October 31, 2025

Halloween

Today was pretty great. I had to do a thing in front of the company, which I did in concert with my colleague from the archives. My walk-on music? A harp. Pretty fab.

When I came home I watched the birds vs the dodgers, and it did not go well for us so we go to Game 7.

Then the phone rang with the special ring set aside for my sisters. I assumed it was my oldest sister telling me that my brother-in-law was dead, because he has dementia and things are rough up there. But no.

It was my middle sister, the one I call The Hammer.
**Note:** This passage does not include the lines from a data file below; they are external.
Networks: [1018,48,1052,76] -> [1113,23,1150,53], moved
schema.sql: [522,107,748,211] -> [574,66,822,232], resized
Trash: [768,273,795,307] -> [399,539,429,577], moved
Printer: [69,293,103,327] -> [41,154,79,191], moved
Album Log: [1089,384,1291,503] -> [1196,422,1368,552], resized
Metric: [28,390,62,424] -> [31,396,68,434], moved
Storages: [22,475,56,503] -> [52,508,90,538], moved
I have been joking rather seriously for the last few years that I would like to own a big diamond that belonged to my grandmother, who thought herself quite fancy. This was her wedding ring for marriage #2. I had it appraised a while back, and started wearing it, while tabulating the amount of money that I was spending on my mom. Starting with plane tickets in 2017 and adding all of the things that I bought for her between then and her death I think it's around 37 grand or more (just looked --- $38,400).
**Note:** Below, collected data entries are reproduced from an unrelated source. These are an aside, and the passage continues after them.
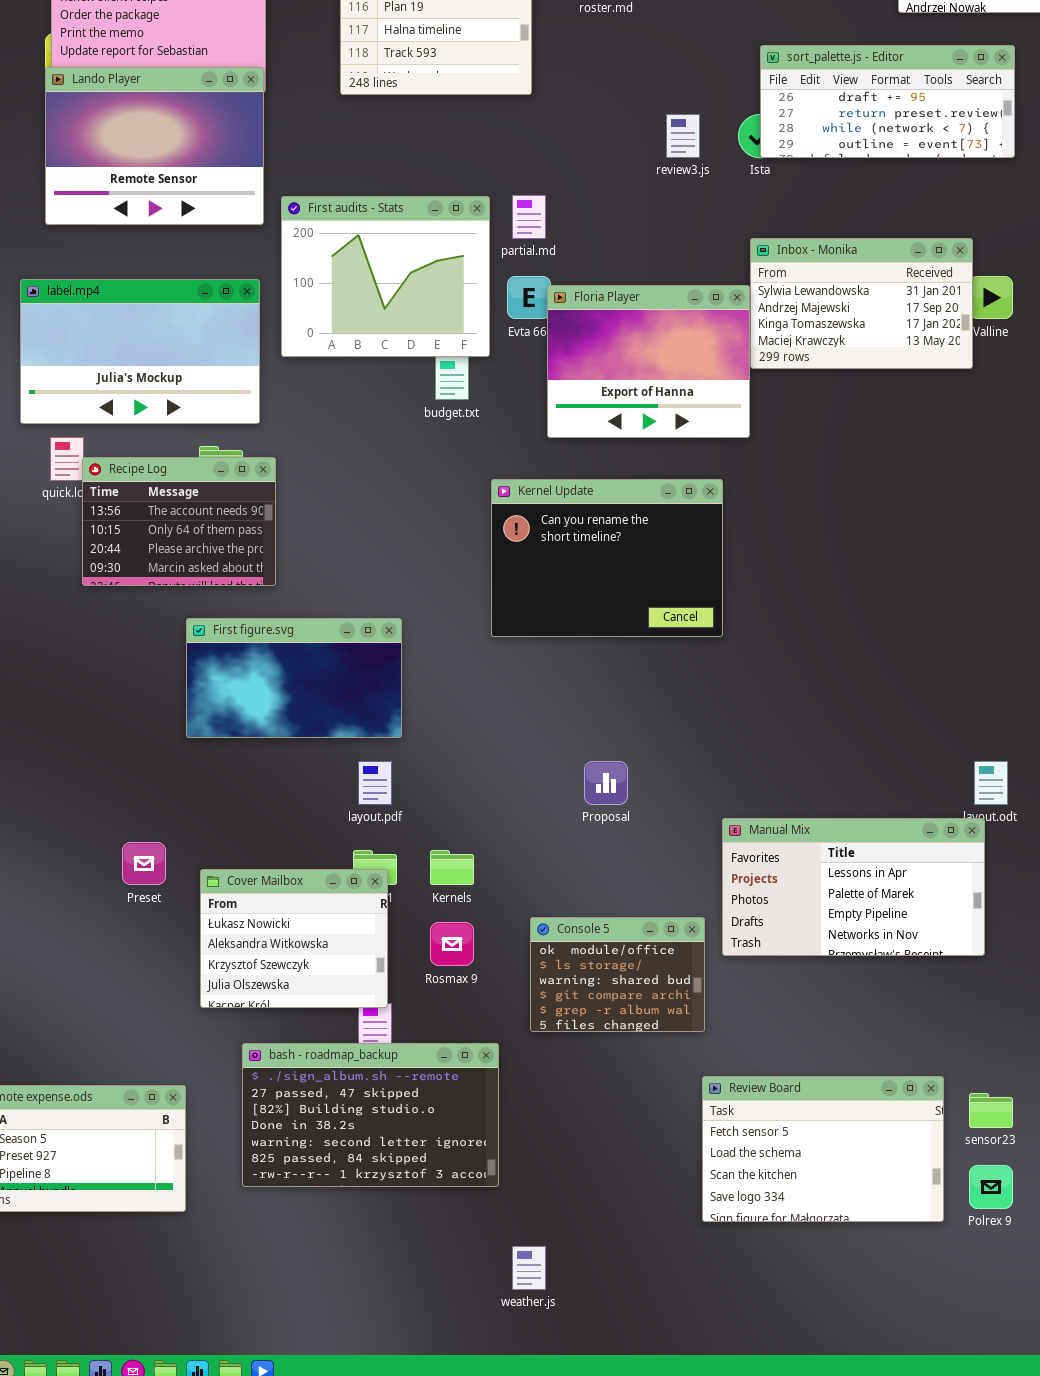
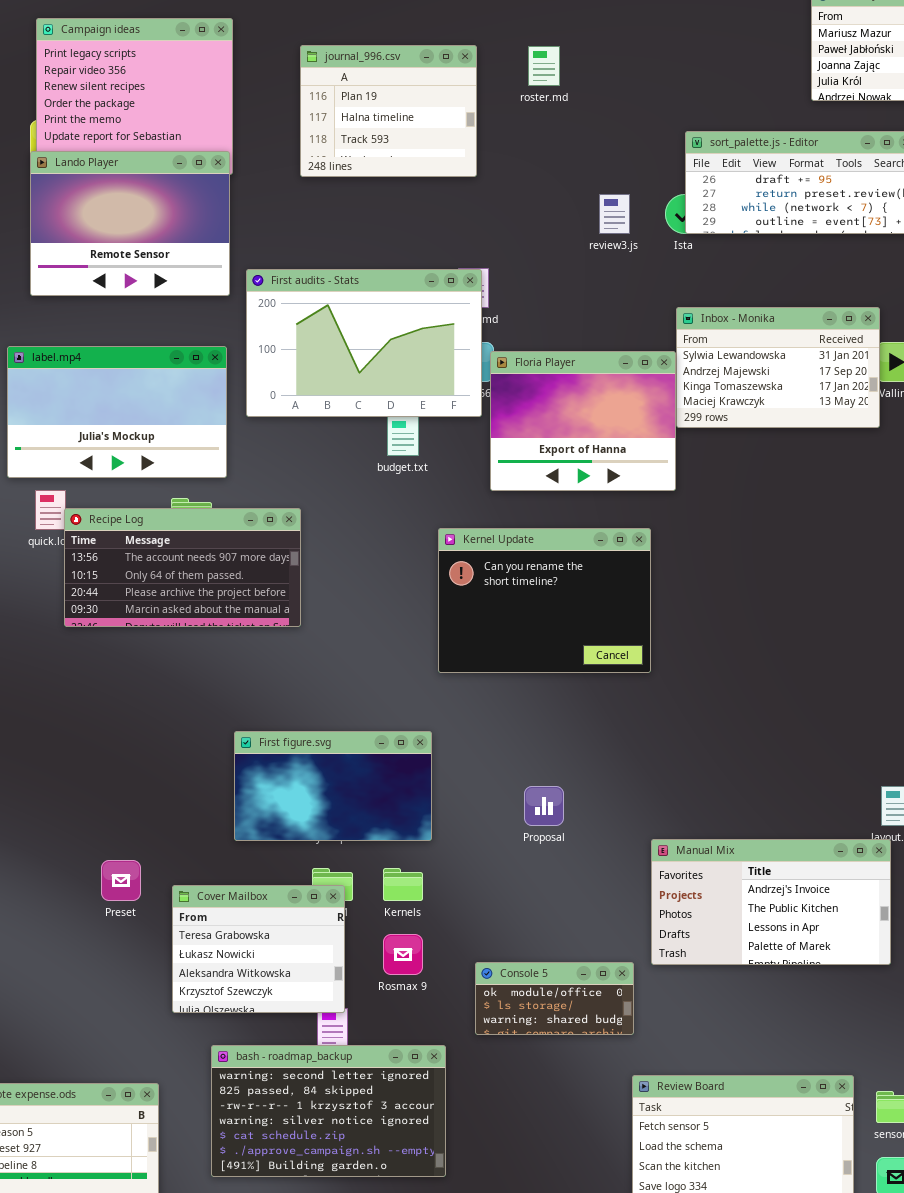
First audits - Stats: [281,196,490,357] -> [246,269,482,417], resized
Recipe Log: [82,457,276,586] -> [64,508,301,627], resized
First figure.svg: [186,618,402,738] -> [234,731,432,841], moved
Manual Mix: [722,818,985,956] -> [651,839,891,965], scrolled up 2 rows
Cover Mailbox: [200,869,388,1008] -> [172,885,345,1013], scrolled up 1 row
Console 5: [530,917,705,1032] -> [475,962,634,1035], resized
bash - roadmap_backup: [242,1043,499,1187] -> [211,1045,446,1177], scrolled down 4 rows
So my mom dies and I ask my sister about the jewelry, because she'll want to let the estate attorney know about it. In the past years I've been wearing the diamond, which is hilariously large, but I know it's not really mine until after the estate settles. Or maybe that won't work out. Anyhoo, a while back my sister asks about the 1990s appraisal of the jewelry. She wants me to mail her paper copies. For some reason I didn't do it at first. It made no sense to me. I could have sent her the pdfs that day. I hate mailing things. I don't know what she did with the appraisal. 

A few weeks ago my sister calls to tell me that she's going to tell the estate attorney about the jewelry. Either then or during that weekend's vortex of power meeting she tells me that she's going to tell the estate lawyer that I'd found the jewelry in a box of documents or something. She let me know that I had to decide what the story was because I'd be telling it. Wait. She told a lie about me and now I had to participate in that lie also? I didn't tell her at the time, but if the lawyer asked me I planned to tell the truth. My sister's lie is not my problem.
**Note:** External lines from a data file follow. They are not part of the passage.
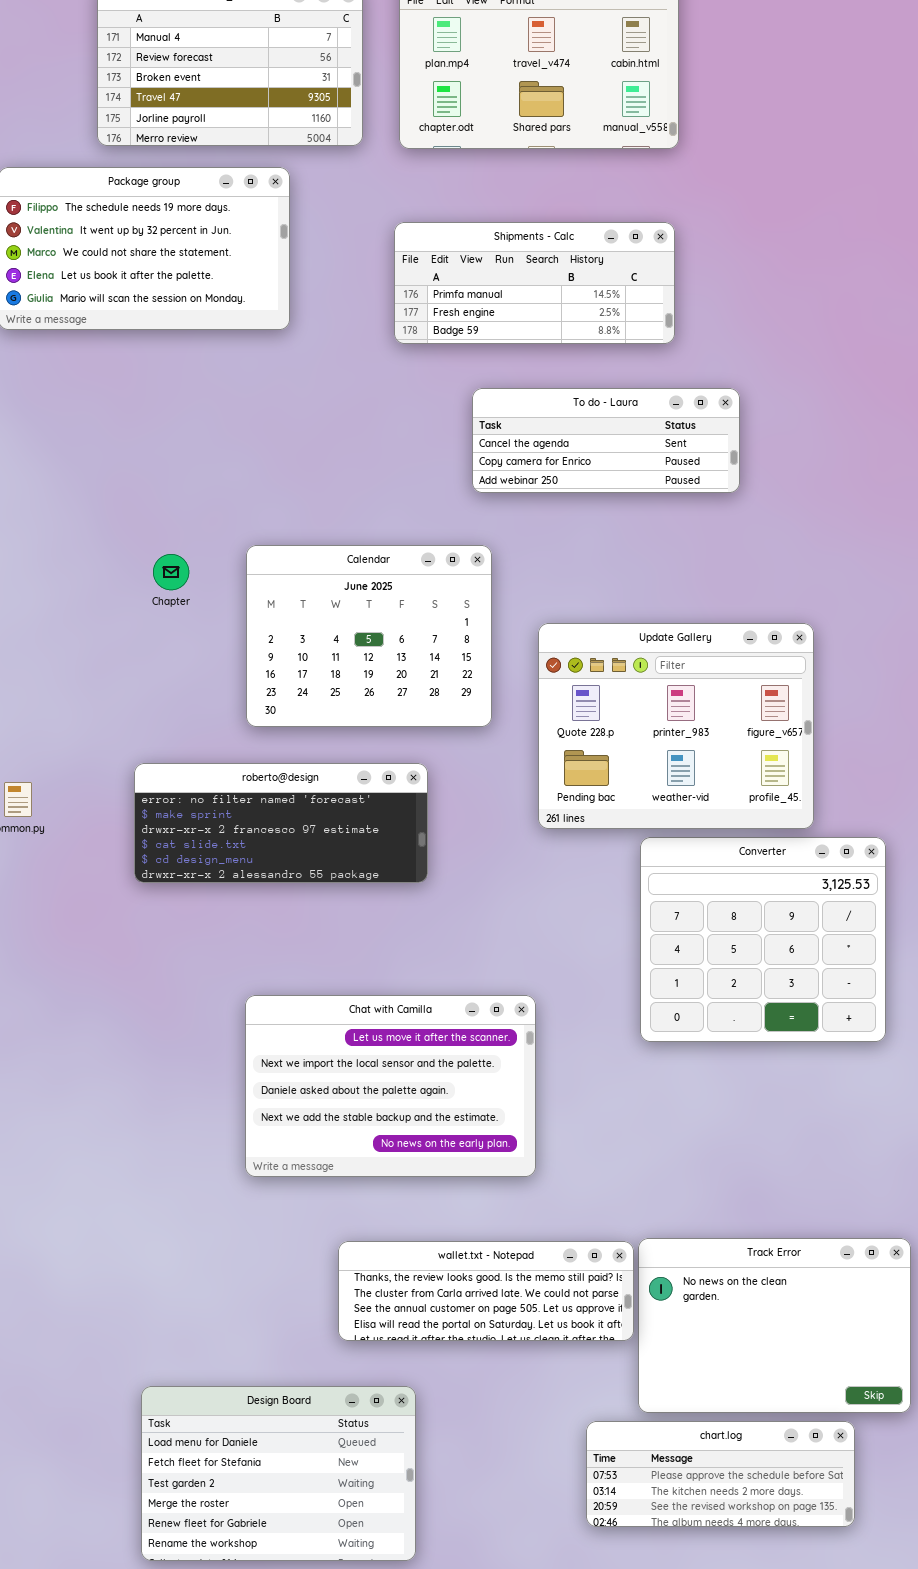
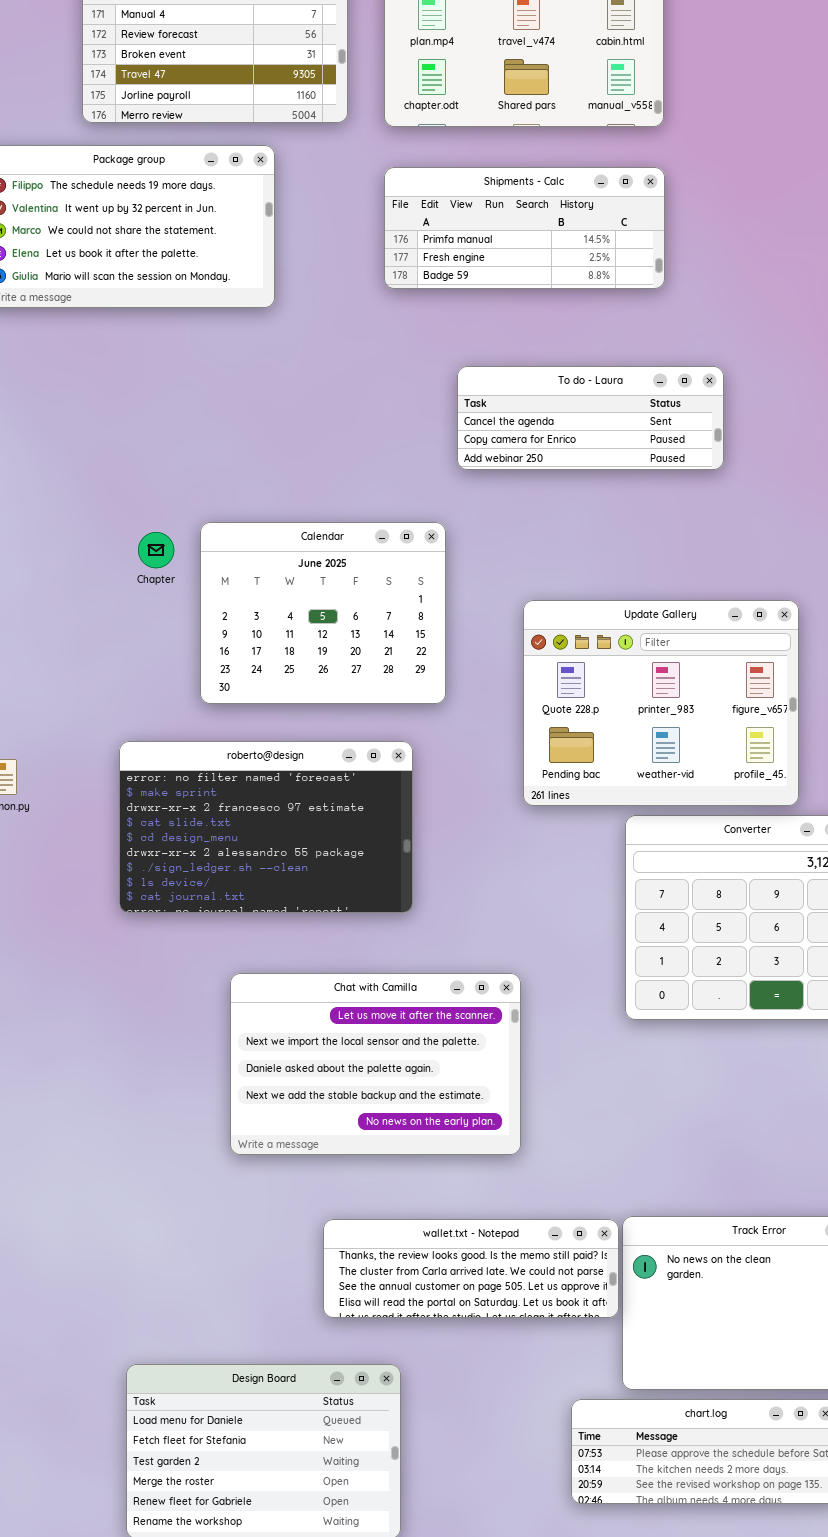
Shipments - Calc: [394,222,675,344] -> [384,167,665,289], moved
Calendar: [246,545,492,727] -> [200,522,446,704], moved
roberto@design: [134,763,428,883] -> [119,741,413,913], resized

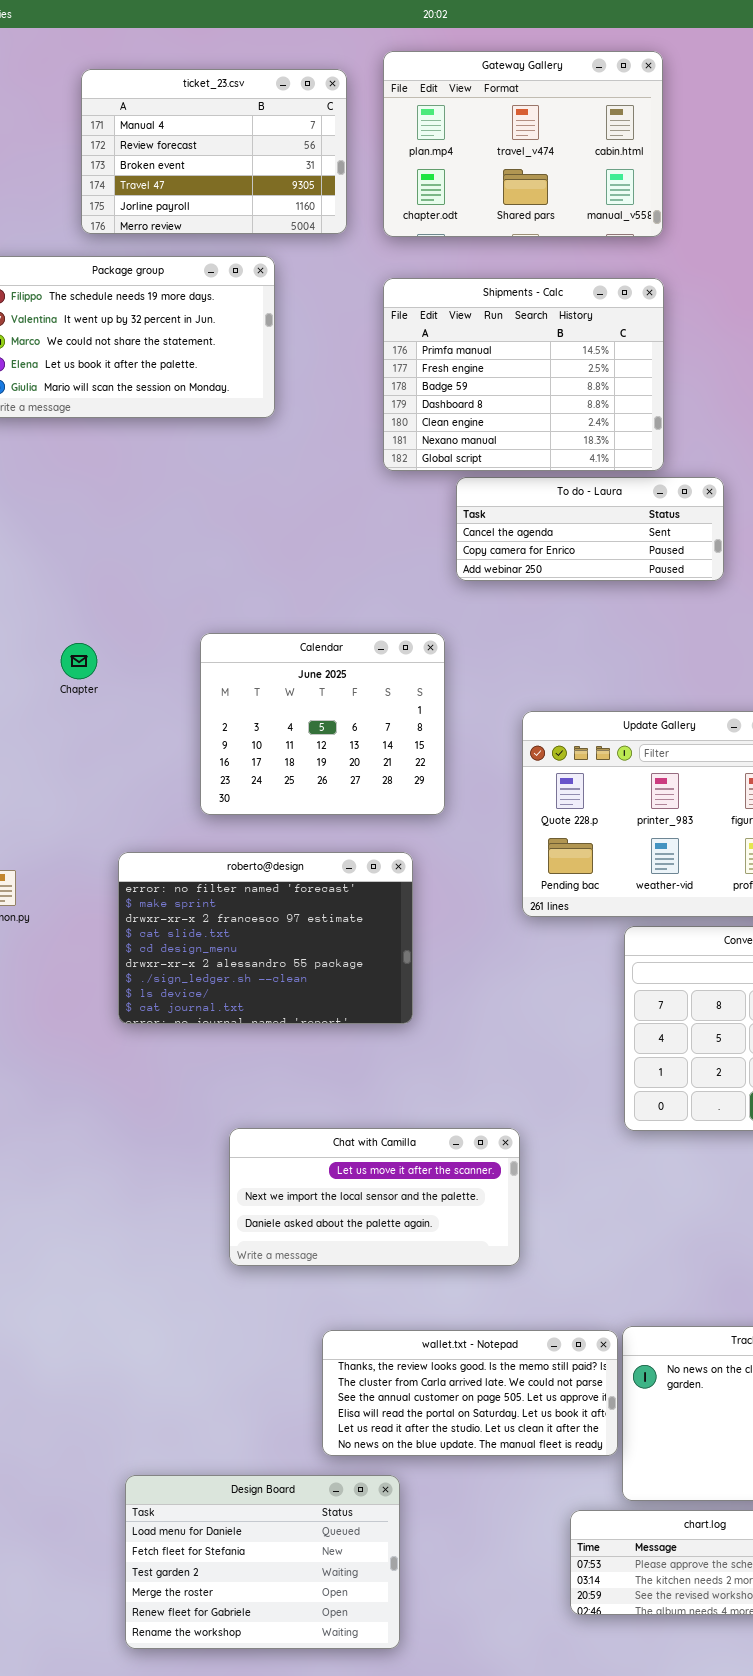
Shipments - Calc: [384,167,665,289] -> [383,278,664,471], resized
Chapter: [138,532,174,568] -> [61,643,97,679], moved
Chat with Camilla: [230,973,521,1155] -> [229,1128,520,1266], resized
wallet.txt - Notepad: [323,1219,619,1318] -> [322,1330,618,1456], resized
She calls tonight at 10:30 her time. We are planning to have a family meeting tomorrow morning with the lawyer. My sister has called because she wants to know if we can talk in the morning. She wants to be able to take a Xanax or whatever tonight and go to bed knowing that we can talk in the morning. I asked if we could discuss whatever it is now, because now *I* wasn't going to sleep well wondering what the topic was that she wanted to discuss. I mean really! So I coaxed her into a conversation. It was about the jewelry, and what we were going to say about it. I can't recall all of what was said but I told her that I wasn't going to lie. She tried to manipulate me by saying "You can't possibly know how much I'm doing for the family" etc. I do know this, but the fact that she lied about whether my family had jewelry as part of the estate and now she wants to come clean and lay it on me has nothing to do with that. She said I was "un-generous" and "selfish" and that she was sorry that she had misunderstood what I wanted to have happen to the jewelry (or something). In the meantime, mrguy could hear everything that she was saying and was performing an extraordinary pantomime of self-sacrifice and such while I was on the phone. It was highly entertaining / distracting. I stuck to my guns and did not back down and there were empty silences in which I think she might have understood that I was immovable. Mrguy said he was proud of me. I was proud of me, too.